Im Laufe der Kampagne könnt ihr noch den Challenge-Modus aktivieren, wenn ihr ein besonderes Artefakt findet. Hier geht es darum, in kurzer Zeit möglichst viele Schätze zu bergen - inklusive Highscore. Erschwert wird das Ganze noch dadurch, dass euch nur eine begrenzte Zahl an Pikmin begleiten und es teilweise auch unterirdisch zur Sache geht.

Hier müssen eure Wuselfreunde meist erst einen Schlüssel bergen, um den Weg in die Tiefe zu öffnen. Trotzdem ist diese knackige Herausforderung sehr motivierend, denn sobald ihr eine Arena meistert, wird die nächste freigeschaltet; insgesamt warten etwa 30 auf euch. Sehr spaßig ist dieser Modus auch zu zweit, denn die Arenen sind auch kooperativ über Splitscreen spielbar.

    

Fazit

Wunderbar! Es gibt Spiele, die verzaubern von der ersten Sekunde an und lassen einen nicht mehr los. Pikmin 2 entführt euch in einen charmanten Mikrokosmos zwischen Pusteblumen und Baumstümpfen, der eure ganzen strategischen Qualitäten fordert. Und obwohl es "nur" ein Nachfolger ist, ist es einer der besten, die mir je untergekommen sind. Shigeru Miyamoto und Takashi Tezuka haben das nervige Zeitlimit des Vorgängers gestrichen und dafür jede Menge neuer Möglichkeiten integriert, die Planer und Feldherren begeistern werden. Vor allem die Kooperation im Team, die vielen nützlichen Items, das tolle Lexikon und die spannenden Multiplayer-Modi werten das Spielerlebnis enorm auf. Hinzu kommt eine traumhafte Kulisse, die selbst im totalen Zoom mit verblüffenden Details protzt. Außerdem wurde die Spielbalance so verbessert, dass der Schwierigkeitsgrad jetzt sanft ansteigt, bis er sich auf einem hohen, aber niemals frustrierenden Niveau einpendelt. Zu kritisieren bleibt nur die belanglose Story mit ihrer fehlenden Sprachausgabe sowie das Fehlen einer zu zweit spielbaren Kampagne. Aber das sind Kleinigkeiten, die nicht an der Großartigkeit dieses Strategiespiels kratzen können.
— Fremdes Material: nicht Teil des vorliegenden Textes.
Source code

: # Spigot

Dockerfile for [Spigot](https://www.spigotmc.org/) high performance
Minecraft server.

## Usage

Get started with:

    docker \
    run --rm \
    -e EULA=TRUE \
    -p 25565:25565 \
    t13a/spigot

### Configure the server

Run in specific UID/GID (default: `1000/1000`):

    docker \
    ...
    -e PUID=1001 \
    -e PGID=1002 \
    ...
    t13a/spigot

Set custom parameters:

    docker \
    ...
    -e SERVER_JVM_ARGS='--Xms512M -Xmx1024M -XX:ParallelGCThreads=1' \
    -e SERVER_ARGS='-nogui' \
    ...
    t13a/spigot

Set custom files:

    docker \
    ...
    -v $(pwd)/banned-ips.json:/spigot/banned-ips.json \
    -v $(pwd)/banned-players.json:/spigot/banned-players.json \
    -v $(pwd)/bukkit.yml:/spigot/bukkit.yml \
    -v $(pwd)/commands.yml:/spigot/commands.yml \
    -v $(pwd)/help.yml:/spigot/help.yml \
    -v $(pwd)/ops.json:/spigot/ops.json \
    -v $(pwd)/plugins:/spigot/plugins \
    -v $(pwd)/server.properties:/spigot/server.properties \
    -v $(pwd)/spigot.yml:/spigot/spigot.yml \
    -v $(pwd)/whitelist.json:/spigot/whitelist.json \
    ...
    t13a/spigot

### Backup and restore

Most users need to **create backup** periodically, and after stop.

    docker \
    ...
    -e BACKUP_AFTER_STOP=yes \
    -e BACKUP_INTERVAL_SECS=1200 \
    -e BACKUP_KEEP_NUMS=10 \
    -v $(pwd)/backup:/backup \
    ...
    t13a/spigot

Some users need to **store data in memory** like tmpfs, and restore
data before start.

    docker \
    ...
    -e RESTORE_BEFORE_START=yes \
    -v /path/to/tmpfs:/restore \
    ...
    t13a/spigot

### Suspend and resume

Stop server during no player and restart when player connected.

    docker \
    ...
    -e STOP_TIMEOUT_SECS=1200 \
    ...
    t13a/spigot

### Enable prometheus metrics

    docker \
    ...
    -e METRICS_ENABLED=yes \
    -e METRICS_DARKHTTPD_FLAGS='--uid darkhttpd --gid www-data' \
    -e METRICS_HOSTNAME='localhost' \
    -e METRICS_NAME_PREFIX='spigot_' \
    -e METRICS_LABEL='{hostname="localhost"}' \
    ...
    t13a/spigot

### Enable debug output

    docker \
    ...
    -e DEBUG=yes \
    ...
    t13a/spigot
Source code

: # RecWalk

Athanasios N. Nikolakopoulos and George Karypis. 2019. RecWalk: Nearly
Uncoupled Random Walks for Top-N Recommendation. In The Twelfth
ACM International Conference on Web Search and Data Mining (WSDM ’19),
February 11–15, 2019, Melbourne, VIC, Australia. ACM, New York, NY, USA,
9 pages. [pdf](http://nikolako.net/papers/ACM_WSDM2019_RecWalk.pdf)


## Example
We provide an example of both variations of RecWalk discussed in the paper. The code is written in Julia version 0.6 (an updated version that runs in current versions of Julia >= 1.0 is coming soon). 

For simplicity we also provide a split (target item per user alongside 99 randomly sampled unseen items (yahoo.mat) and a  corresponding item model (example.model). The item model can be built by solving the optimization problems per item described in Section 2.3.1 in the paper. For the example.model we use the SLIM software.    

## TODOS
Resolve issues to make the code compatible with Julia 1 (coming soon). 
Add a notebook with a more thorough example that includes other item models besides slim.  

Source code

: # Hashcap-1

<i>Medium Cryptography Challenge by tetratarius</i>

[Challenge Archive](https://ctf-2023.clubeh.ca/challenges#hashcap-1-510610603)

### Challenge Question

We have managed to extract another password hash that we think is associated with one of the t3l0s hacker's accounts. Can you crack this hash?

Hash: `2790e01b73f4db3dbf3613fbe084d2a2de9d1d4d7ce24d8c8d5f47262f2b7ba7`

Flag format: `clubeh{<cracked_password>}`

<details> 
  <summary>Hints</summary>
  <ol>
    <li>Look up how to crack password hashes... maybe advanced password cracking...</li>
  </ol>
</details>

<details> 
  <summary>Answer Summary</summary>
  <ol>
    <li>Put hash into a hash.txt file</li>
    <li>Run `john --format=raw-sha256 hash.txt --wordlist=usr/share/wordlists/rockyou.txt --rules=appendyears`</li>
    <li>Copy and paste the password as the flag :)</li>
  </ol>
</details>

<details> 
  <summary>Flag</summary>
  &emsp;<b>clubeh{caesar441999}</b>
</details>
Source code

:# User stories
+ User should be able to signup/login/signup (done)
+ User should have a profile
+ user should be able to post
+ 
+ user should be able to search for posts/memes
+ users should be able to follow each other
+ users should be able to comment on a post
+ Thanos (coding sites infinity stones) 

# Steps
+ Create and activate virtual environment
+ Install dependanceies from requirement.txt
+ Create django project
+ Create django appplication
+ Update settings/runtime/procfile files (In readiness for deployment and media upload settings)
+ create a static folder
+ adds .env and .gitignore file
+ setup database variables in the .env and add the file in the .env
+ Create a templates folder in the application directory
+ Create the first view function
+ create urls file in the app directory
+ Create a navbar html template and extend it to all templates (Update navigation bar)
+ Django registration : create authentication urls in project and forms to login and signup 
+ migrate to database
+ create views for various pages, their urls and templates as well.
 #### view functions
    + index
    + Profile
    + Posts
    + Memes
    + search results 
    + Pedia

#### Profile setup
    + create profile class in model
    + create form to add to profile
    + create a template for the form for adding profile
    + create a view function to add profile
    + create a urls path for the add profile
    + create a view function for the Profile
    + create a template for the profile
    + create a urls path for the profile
Wer sich diese GameCube-Delikatesse entgehen lässt, ist selber schuld!

Pro

klasse Grafik
neue Dungeons
viel zu entdecken
intuitive Steuerung
viele nützliche Items
tolles Lexikon-System
skurriles Monsterdesign
motivierende Kampagne
exzellentes Level-Design
fantastischer Mikrokosmos
kein nerviges Zeitlimit mehr
viele taktische Möglichkeiten
kooperativer Challenge-Modus
sehr spannende Multiplayerduelle
sanft ansteigender Schwierigkeitsgrad

Kontra

Story nur Beiwerk
keine Sprachausgabe
keine kooperative Kampagne

Wertung

GameCube

Geniales Strategie-Erlebnis im floralen Mikrokosmos!